Daylight saving change is less than a month away, get ahead of the clock with these ten facts:
1. Daylight Saving time began as a joke by Benjamin Franklin, who wanted to save candles by getting everyone out of bed earlier.
2. The Department of Energy estimates that electricity demand drops by 0.5 percent during Daylight Saving Time, saving the equivalent of nearly 3 million barrels of oil.
3. The true name for the practice is Daylight Saving time, not Daylight Savings time. ‘Savings’ with an ‘s’ is often used but the singular form of ‘saving’ is actually correct because the practice refers to ‘a time for saving daylight’, according to www.timeanddate.com.
4. Businesses that lobbied over the years to have daylight saving time implemented included tourism groups, golf courses and fast food joints. Seven weeks of daylight saving time increases golf revenue between $200 million and $300 million in the U.S., according to the National Golf Foundation.
5. Russia followed daylight saving time for 30 years until 2011. At the time, the government said it was getting rid of DST to reduce illness and stress for citizens.

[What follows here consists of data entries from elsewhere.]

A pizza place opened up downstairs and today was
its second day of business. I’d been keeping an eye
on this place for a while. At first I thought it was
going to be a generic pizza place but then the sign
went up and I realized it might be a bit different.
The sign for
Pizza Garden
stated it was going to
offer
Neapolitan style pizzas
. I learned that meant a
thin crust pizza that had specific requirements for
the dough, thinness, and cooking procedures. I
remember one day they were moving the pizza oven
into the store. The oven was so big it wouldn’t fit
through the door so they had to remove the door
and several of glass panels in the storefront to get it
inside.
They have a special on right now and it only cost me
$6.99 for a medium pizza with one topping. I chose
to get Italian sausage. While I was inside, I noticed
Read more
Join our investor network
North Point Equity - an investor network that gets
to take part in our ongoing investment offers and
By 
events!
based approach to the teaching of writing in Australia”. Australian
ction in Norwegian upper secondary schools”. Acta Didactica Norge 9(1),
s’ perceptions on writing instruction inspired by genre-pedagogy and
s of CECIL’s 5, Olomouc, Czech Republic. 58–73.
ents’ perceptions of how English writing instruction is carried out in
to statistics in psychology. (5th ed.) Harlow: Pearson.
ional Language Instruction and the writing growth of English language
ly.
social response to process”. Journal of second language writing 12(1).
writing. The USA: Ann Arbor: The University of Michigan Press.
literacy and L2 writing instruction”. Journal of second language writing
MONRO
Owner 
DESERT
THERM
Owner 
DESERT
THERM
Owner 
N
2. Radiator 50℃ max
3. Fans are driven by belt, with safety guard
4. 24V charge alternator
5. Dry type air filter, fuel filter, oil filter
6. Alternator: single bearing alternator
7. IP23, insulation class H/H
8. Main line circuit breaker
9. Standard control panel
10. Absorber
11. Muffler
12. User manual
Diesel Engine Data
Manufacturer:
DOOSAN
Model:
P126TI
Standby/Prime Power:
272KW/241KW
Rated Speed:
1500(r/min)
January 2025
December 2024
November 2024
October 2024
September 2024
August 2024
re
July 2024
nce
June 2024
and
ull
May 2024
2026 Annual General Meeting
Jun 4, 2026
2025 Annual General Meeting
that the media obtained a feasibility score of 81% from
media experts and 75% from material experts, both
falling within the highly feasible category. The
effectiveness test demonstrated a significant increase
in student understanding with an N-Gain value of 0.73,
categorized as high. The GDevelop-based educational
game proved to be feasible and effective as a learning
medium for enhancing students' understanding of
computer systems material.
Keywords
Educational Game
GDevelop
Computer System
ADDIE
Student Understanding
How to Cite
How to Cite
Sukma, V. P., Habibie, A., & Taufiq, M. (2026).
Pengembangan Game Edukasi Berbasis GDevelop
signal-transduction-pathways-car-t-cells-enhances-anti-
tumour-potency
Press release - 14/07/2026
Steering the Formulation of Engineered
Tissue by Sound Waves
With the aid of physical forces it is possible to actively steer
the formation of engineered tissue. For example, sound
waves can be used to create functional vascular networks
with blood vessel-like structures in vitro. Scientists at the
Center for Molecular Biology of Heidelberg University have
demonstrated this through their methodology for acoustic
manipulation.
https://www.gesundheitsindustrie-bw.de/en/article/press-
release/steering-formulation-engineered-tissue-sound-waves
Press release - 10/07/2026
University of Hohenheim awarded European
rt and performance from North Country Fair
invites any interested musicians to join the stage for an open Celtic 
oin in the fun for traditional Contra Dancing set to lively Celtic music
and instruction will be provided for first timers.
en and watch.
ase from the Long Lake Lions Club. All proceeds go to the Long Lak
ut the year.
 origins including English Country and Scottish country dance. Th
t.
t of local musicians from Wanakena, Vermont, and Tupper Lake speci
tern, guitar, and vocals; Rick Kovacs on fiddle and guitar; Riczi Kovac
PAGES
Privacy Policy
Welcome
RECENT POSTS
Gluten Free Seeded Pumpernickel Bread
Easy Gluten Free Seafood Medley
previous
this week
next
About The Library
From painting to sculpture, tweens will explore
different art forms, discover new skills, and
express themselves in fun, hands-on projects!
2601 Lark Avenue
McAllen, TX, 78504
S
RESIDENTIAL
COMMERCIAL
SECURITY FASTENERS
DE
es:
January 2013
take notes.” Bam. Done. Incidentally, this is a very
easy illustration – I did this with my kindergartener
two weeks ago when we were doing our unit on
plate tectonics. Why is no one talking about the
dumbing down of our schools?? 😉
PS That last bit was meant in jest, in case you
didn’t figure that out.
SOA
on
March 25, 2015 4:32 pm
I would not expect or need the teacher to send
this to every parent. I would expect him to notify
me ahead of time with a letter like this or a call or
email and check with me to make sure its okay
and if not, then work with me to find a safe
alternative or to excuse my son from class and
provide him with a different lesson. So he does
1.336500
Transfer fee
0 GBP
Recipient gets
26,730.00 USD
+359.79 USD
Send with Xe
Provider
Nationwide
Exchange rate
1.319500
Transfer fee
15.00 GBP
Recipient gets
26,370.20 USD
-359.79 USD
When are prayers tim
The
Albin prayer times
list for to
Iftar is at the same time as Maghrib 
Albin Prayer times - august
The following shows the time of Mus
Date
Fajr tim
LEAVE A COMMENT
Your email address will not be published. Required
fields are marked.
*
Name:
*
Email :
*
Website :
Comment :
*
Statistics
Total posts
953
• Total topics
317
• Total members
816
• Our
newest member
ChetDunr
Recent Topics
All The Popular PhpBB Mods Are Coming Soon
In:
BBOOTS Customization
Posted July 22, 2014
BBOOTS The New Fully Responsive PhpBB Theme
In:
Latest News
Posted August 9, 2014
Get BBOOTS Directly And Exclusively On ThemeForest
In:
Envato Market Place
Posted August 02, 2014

6.Most countries near the equator don’t deviate from standard time.
7. Western Australia, the Northern Territory, and Queensland stay on standard time all year. This results in both vertical and horizontal time zones Down Under during the summer months.
8. Transitions into and out of DST can disturb people’s sleeping patterns and make them more restless at night. Night owls tend to be more bothered by the time changes than people who like mornings, Finnish researchers concluded in 2008.
9. There’s a spike in heart attacks during the first week of daylight saving time. The loss of an hour’s sleep may make people more susceptible to an attack, some experts say.
10.People are safer drivers during daylight hours, and researchers have found that DST reduces lethal car crashes and pedestrian strikes. A study concluded that observing DST year-round would annually prevent about 195 deaths of motor vehicle occupants and about 171 pedestrian fatalities.